Sanjay has decided to make these potential killers see reason by facing the rigour of the law. He has ordered the traffic police to pay special attention to these irresponsible citizens and stop wrong side driving. May he be successful in his mission.

Every day the newspapers tell us about the innovations that the new police chief is introducing to make living easier. Earlier, the same newspapers would highlight the demonic capers of a former Police Commissioner, who appeared to be engrossed with collecting money from law-breakers to enrich rogue politicians and policemen.

The politician in question is lodged in jail. The policeman, one must admit, is far cleverer! To avoid culpability, he has contrived to help one set of politicians to get even with their opponents by painting himself as a ‘whistle-blower’, instead of an accomplice, which he obviously is. At first, he disappeared from public sight.
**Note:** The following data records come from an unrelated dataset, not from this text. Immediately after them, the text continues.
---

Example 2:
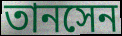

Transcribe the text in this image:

তানসেন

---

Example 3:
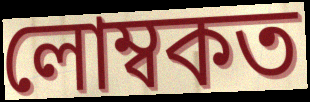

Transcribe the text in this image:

লোম্বকত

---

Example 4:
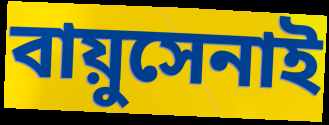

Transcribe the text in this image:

বায়ুসেনাই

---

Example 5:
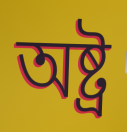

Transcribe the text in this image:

অষ্ট্ৰ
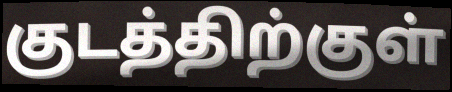
குடத்திற்குள்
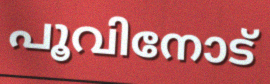
പൂവിനോട്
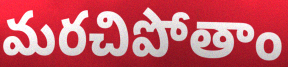
మరచిపోతాం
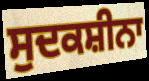
ਸੁਦਕਸ਼ੀਨਾ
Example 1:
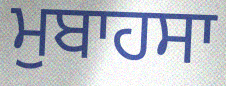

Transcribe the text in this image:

ਮੁਬਾਹਸਾ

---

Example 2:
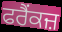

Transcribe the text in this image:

ਫਰੈਂਕਜ਼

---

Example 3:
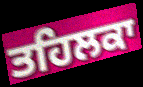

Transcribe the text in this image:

ਤਹਿਲਕਾ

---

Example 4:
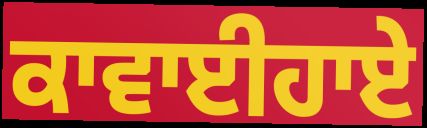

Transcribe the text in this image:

ਕਾਵਾਈਹਾਏ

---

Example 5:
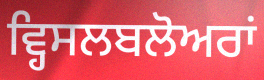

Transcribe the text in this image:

ਵ੍ਹਿਸਲਬਲੋਅਰਾਂ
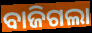
ବାଜିଗଲା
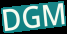
DGM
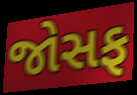
જોસફ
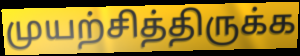
முயற்சித்திருக்க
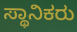
ಸ್ಥಾನಿಕರು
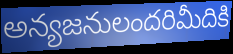
అన్యజనులందరిమీదికి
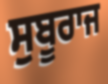
ਸੁਬੂਰਾਜ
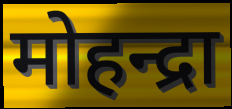
मोहन्द्रा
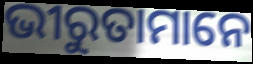
ଭୀରୁତାମାନେ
The ignominy of being dubbed an absconder by a court of law was soon pinned on him.

If the sordid details of a police chief under the scanner were not enough, the newspapers reported the shenanigans of another directly-recruited IPS officer, a Deputy Commissioner of Police with a degree in medicine, who is alleged to have demanded Rs 10 lakh every month from a bunch of ‘angadias’ to permit them to continue with their business.
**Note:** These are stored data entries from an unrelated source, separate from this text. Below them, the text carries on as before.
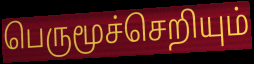
பெருமூச்செறியும்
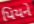
પિયને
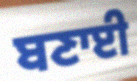
ਬਣਾਈ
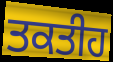
ਤਕਤੀਹ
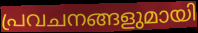
പ്രവചനങ്ങളുമായി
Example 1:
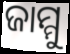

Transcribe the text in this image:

ଜାମ୍ମୁ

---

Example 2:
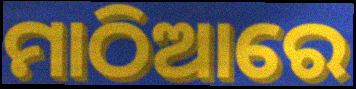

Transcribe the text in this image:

ମାଠିଆରେ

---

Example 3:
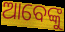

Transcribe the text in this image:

ଆବେଙ୍କୁ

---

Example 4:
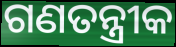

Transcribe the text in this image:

ଗଣତନ୍ତ୍ରୀକ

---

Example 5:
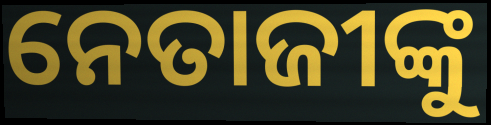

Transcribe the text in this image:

ନେତାଜୀଙ୍କୁ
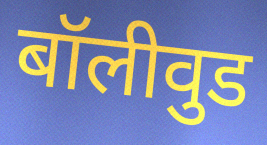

‘Angadias’ are trustworthy carriers of rough diamonds to the diamond cutting and polishing centre in Surat, Gujarat. It is an age-old arrangement, time-tested and almost crime-proof! I do not know if greed and its attending venalities have recently affected the ‘angadia’ community. It may have, just as it has affected the new breed of officers selected for the IPS and the IAS.

When senior IPS officers are bitten by the money bug, the formations reporting to them go on the rampage. When complainants come with their grievances, people fall back on those officers who keep the IPS flag still flying.

Pundi Rajgopalan Parthasarathy of the 1958 batch was my Assistant Superintendent in Sholapur when I headed that district’s police in 1962-64. He had published a delightful vignette of his experiences in the service of the people titled ‘Neither Cloak Nor Dagger’. Hurt by the stories of misdemeanour of the disgraced Mumbai police chief and later of a Deputy Commissioner belonging to the IPS, I retrieved Parthasarathy’s 20-year-old booklet from my library and re-read the 43 stories he had recounted.

The National Police Academy will be well advised to make such recollections mandatory reading for all probationers. Young officers must understand that they are the servants of the people, not their masters! How does an officer deal with tricky situations? ‘Pat’, as I was wont to call him, can teach them a thing or two! Truth, justice and compassion, even to those who have offended, should guide our behaviour and actions. And, of course, honesty and integrity.

Dr Pradnya Saravade had qualified as a Master of Surgery before she took the plunge and appeared for the Civil Service exams. Today, she is a senior officer in the Maharashtra cadre. As ADGP (Railways), Pradnya introduced the ‘Beyond the Call of Duty Program’. The railway police has numerous opportunities to help lost souls. There are those who approach the track to commit suicide. Young girls and boys who have run away from home after fights, and young girls forced or lured into the flesh trade. All these victims of circumstances can be helped by railway police personnel who are fired by a conscience and motivated by a caring leader, like Pradnya. In her role of ADG (Admn) in the DGP’s office, and also in the earlier part of her career, when she introduced cyber safety weeks in association with Nasscom, Pradnya had made her intentions known.

The All-India Service Rules permit the government to pension off those whose integrity is in question or are so ineffective that supplicants shy away from approaching them for relief. The weeding out is legally permissible at ages 50 or 55. But this provision has only adorned the statute books but never used. This is unfair to the public which is the end user of the poor service provided.

The time has come for the people to submit a list of misfits, especially of officers of doubtful integrity to the government of the day, even at the cost of unpleasantness to themselves.